[Pose estimation data]

▽

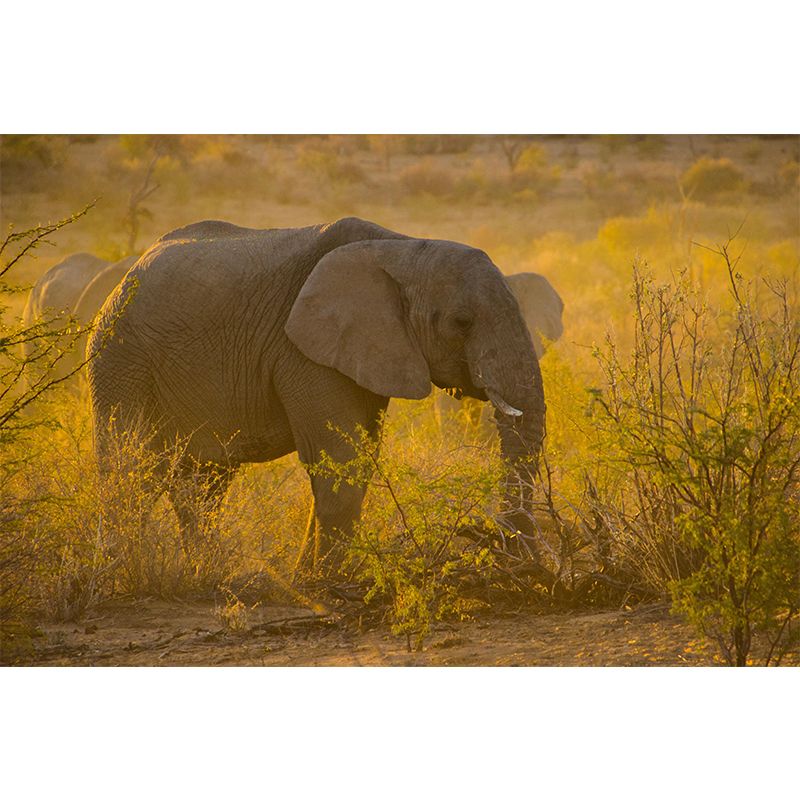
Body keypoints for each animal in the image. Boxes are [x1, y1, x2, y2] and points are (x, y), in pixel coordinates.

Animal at [87, 217, 546, 575]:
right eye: (462, 322)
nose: (511, 557)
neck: (403, 247)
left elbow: (359, 457)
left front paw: (313, 577)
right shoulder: (302, 350)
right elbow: (341, 457)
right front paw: (327, 583)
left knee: (202, 484)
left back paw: (211, 575)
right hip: (119, 360)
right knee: (131, 470)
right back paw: (125, 576)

△

* Required work: All of the data must be set down exactly, with no pictures included.

* Solution to this task:
Body keypoints for each animal in the image. Boxes are [x1, y1, x2, y2] and points are (x, y), in pixel coordinates.

Animal at [87, 217, 546, 575]:
right eye: (462, 322)
nose: (511, 557)
neck: (403, 247)
left elbow: (359, 457)
left front paw: (313, 577)
right shoulder: (302, 350)
right elbow: (341, 457)
right front paw: (327, 583)
left knee: (202, 484)
left back paw: (211, 575)
right hip: (119, 360)
right knee: (131, 470)
right back paw: (125, 576)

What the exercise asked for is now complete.